I've had mine since March and I love it. I never even opened the shop fox fence I decided to get an Incra LS-TS positioner, and as for the miter gauge I already had an Incra Miter 1000HD so I never used the grizzly one. The saw has plenty of power and was dead on square out of the box.


----------



## philba (Aug 23, 2014)

I have a G1023RLW. Love it.

The standard fix to the idiotic bubble is to replace it with a thin piece of acrylic with a line scribed on the bottom of it. Minimal parallax.

Get an incra 1000 miter gauge.
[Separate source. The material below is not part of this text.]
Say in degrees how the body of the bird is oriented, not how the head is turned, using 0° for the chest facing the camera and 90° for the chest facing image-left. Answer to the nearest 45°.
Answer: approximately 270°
I wouldn't be with out it.


----------



## runswithscissors (Nov 8, 2012)

If it were mine, I would not hesitate to drill and tap holes in the face of the miter gauge for a cross cutting fence.

As for cursors, I don't use them and have never trusted them. I always use a tape or ruler instead.


----------



## Woodmaster1 (Apr 26, 2011)

The switch on my delta unisaw is on the left and I love it. I am so accustom to it that when I use the jet at school I always reach to the left when the switch on the right.


----------



## timbertailor (Jul 2, 2014)

Thanks for taking time to test your new table saw over several weeks before giving us your feedback. I think it makes for a better review. Glad you like the fence. Seems to be the weak link from most mfgs. at this price point.


----------



## USCJeff (Apr 6, 2007)

Love mine as well. Have yet to have a true complaint. I found setting up the saw a little tedious. I did it alone as well. It got.where.it needs to be and has stayed there, so I'm good.


----------



## Ken90712 (Sep 2, 2009)

I would drill and tap holes in the face of the miter gauge for a cross cutting fence. I love my switch on the left, if things get hairy I can turn off saw with my left leg. I looked at these when up a grizzly a while back as well. Still making up my mind though. Thx for info


----------



## michaelinthebasement (Apr 24, 2015)

I agree with you Run and Ken regarding drilling the face of the miter gauge. Once I come up with a secure attachment to the drill press table, it will be done. The hold-downs were a quick solution to let me get some work done on the saw while I figure this one out.


----------



## Kentuk55 (Sep 21, 2010)

Thnx for the update on this saw.


----------